Utd and Liverpool both have 1 league cup in that time period.

Food for thought.
Davey, Cork

 

Random classics
Dave from South Wales sparked a discussion in the Mailbox this morning about cherished memories from random games we’ve witnessed. While he mentioned the 2015 AFC Asian Cup Final, my standout moment hails from the following tournament in 2019. The clash between Qatar and favorites Japan in the final left an indelible mark. Qatar, considered underdogs, defied the odds by reaching the final without conceding a goal, a remarkable feat for a team that had never progressed past the quarter-finals before.

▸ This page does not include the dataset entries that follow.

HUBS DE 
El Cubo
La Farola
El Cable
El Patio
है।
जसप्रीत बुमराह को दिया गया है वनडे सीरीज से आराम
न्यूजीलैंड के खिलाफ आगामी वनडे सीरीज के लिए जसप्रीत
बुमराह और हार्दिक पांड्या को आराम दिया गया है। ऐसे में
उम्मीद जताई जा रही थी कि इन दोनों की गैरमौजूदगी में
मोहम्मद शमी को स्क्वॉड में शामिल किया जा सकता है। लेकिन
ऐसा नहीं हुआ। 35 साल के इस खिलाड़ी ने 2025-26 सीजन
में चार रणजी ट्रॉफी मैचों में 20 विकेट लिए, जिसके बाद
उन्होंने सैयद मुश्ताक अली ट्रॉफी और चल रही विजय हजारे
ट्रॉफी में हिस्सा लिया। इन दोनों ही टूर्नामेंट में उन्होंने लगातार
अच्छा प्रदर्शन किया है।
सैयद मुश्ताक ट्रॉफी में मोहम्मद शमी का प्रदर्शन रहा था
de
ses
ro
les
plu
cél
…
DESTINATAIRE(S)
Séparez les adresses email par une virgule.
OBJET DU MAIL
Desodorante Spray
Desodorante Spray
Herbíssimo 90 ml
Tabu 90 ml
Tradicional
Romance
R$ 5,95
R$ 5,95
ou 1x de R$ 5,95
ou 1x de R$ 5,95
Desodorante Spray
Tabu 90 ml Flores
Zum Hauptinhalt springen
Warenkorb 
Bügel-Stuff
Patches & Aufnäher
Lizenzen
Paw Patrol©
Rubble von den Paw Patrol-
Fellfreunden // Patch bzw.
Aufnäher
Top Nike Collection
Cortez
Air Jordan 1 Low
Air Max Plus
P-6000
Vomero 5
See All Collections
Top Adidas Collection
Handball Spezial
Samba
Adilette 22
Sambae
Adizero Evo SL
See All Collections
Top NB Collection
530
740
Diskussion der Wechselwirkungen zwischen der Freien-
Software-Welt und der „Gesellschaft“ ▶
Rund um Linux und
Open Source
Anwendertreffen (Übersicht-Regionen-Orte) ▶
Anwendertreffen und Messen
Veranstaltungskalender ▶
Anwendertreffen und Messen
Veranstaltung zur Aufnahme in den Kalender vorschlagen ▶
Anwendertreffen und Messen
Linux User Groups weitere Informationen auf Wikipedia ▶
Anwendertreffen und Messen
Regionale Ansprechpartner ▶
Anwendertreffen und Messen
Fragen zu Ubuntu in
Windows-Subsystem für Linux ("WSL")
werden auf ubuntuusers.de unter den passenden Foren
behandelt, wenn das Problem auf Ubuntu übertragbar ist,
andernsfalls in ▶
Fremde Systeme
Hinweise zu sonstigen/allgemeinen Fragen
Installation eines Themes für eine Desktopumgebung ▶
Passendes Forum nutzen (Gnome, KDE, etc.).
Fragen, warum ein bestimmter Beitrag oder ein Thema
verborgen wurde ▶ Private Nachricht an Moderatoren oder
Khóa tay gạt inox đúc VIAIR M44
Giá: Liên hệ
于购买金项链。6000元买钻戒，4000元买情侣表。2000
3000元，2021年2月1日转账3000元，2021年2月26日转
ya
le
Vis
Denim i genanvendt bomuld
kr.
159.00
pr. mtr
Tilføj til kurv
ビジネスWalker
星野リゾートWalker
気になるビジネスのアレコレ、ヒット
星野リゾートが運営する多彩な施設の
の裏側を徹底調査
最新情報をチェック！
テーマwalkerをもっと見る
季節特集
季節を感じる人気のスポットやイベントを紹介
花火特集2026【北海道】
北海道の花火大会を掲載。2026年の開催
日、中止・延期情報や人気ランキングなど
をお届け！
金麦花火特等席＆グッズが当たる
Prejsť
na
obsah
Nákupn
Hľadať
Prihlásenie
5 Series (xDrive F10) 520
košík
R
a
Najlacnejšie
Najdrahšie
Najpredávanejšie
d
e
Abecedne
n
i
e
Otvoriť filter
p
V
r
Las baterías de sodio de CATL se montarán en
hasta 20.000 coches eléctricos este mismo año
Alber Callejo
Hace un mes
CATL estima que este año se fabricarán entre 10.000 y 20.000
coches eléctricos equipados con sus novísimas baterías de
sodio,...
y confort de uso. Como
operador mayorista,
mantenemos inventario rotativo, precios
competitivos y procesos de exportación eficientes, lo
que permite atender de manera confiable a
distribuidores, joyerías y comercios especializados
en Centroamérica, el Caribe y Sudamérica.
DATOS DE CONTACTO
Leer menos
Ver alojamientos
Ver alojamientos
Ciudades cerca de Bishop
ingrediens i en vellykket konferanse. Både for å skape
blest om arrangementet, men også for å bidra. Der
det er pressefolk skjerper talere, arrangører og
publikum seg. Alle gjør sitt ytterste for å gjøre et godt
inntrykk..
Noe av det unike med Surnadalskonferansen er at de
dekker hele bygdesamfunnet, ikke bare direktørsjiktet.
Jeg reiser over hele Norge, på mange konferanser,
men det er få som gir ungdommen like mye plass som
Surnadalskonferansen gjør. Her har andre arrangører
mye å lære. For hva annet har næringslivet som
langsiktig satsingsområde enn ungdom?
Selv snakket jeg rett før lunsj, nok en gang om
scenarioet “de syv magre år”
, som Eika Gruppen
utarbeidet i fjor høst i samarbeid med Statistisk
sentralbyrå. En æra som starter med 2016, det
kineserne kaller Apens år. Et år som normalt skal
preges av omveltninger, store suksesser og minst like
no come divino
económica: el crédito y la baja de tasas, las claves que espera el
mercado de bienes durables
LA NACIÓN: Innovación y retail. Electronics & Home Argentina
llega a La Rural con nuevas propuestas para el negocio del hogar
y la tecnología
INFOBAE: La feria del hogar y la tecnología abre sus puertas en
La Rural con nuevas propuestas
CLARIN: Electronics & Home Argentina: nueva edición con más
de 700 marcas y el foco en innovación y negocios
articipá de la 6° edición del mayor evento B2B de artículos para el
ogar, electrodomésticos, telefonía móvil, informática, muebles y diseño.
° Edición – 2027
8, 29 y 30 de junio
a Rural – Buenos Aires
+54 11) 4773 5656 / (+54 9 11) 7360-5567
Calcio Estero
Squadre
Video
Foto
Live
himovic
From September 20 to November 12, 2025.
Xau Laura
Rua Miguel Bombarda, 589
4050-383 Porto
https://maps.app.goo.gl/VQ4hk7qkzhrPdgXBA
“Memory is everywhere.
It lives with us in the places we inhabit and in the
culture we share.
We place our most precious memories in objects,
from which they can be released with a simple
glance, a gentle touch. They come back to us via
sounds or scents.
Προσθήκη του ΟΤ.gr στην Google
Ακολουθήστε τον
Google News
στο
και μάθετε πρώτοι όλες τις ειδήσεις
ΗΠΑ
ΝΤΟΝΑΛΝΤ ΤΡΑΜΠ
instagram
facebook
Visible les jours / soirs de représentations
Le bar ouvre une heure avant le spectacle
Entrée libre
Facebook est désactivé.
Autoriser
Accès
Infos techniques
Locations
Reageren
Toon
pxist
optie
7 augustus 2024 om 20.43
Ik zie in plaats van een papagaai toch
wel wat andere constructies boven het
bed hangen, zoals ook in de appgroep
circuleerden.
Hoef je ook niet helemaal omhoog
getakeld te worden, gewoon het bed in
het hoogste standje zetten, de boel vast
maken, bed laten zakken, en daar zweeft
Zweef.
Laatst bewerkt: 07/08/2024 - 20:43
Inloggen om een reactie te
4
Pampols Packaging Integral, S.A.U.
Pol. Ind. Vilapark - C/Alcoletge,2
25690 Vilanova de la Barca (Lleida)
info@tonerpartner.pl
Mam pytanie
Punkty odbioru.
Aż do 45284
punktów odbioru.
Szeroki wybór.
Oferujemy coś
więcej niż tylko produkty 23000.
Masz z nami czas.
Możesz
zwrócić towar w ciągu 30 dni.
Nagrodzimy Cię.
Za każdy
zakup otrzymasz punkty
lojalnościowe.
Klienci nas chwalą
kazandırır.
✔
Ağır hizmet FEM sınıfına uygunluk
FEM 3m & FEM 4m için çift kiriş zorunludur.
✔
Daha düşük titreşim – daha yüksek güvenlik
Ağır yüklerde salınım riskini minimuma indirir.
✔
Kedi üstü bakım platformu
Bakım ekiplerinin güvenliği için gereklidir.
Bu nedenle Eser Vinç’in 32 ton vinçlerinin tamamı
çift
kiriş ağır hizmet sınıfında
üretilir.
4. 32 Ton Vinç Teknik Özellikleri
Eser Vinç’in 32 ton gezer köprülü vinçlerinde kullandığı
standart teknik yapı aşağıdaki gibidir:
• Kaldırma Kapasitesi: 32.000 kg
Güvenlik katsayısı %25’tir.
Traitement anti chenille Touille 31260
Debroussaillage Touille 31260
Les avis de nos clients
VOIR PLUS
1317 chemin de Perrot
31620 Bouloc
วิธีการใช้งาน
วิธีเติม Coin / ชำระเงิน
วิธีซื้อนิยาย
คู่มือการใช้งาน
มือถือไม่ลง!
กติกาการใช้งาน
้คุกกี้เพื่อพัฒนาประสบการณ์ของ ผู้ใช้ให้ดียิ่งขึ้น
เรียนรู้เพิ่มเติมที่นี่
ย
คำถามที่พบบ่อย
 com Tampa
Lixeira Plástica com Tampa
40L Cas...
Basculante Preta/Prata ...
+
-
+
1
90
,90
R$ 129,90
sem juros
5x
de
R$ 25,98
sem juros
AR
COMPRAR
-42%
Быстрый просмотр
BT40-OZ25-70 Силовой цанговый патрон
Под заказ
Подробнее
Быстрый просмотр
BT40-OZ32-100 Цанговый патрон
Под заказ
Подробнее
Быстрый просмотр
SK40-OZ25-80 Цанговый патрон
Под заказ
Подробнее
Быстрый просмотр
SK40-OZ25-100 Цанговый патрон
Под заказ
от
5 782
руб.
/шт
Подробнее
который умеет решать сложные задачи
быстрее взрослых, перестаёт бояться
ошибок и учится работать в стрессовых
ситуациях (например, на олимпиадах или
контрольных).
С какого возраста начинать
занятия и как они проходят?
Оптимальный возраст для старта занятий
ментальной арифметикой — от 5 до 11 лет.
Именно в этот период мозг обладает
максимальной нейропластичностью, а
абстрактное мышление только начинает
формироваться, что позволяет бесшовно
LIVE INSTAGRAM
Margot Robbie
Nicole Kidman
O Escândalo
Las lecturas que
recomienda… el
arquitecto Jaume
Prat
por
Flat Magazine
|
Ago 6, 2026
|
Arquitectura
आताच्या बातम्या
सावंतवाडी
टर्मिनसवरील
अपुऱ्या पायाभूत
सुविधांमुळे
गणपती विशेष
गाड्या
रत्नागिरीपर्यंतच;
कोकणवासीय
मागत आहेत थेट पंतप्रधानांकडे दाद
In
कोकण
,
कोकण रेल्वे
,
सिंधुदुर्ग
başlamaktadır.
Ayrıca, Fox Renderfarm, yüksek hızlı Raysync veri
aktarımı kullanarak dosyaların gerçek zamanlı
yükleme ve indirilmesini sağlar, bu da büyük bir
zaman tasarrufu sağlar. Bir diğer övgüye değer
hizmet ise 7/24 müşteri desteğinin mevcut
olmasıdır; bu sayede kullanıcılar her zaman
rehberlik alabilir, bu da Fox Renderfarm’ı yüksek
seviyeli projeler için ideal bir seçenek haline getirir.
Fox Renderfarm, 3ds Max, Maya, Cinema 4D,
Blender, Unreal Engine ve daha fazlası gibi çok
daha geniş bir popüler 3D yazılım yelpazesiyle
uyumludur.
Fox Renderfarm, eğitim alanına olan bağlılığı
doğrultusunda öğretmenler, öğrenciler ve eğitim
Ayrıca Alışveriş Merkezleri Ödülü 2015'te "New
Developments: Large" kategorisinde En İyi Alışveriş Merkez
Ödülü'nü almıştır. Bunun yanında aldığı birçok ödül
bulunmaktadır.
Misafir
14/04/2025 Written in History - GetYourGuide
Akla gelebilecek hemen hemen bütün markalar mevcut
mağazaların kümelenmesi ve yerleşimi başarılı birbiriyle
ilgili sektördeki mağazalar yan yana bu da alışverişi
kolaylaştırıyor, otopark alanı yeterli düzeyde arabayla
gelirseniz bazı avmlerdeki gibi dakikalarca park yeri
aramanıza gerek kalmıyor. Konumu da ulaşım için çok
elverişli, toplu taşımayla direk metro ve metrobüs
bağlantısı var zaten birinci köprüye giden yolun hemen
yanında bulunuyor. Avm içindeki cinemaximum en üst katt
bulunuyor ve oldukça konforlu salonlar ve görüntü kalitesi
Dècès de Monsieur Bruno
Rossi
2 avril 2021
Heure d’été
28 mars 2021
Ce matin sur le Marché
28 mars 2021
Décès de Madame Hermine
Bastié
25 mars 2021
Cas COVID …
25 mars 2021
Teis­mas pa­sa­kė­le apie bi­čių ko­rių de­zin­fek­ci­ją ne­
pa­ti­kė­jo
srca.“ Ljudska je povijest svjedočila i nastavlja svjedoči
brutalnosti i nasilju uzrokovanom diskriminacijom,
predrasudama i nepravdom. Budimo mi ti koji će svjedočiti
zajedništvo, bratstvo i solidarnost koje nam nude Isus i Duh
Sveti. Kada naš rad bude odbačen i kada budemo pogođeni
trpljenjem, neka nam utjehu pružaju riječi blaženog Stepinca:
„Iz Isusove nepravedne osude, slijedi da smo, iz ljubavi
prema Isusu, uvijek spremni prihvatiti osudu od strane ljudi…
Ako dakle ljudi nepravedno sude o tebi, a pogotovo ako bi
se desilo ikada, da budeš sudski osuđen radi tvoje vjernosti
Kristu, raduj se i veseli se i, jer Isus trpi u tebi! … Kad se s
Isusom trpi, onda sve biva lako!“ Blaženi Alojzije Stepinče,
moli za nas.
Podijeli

The 2019 final was a spectacle, with two goals standing out as truly world-class. Almoez Ali’s opener was a display of incredible skill and athleticism. Controlling a cross with his left foot, flicking it up with his right, and executing an overhead kick into the bottom corner was a moment of sheer brilliance. Similarly, Abdulaziz Hatem’s strike from outside the box, finding the top corner with precision, was a goal worthy of any highlight reel.

Almoez Ali not only secured the Asian Cup for Qatar but also etched his name in the record books by surpassing Ali Daei’s goal-scoring record in the tournament with an impressive tally of 9 goals. Despite his stellar performance, it remains surprising that no European team took a chance on him following the tournament, after all how many times does a player get a huge move after an impressive showing at a tournament, that is a list in itself.
The Admin @ At The Bridge Pod

 

Essential-ish reading
Not even half way through the international break and I’m flagging. Thank you. Thank you.

If anyone’s super bored then pick up Tim Marshall’s ‘Worth Dying For – The Power and Politics of Flags’. An interesting read, although not his best work. ‘Prisoners of Geography’ and ‘The Power of Geography’ are fascinating.

Looks like even Leon Bailey can’t be bothered with the international break.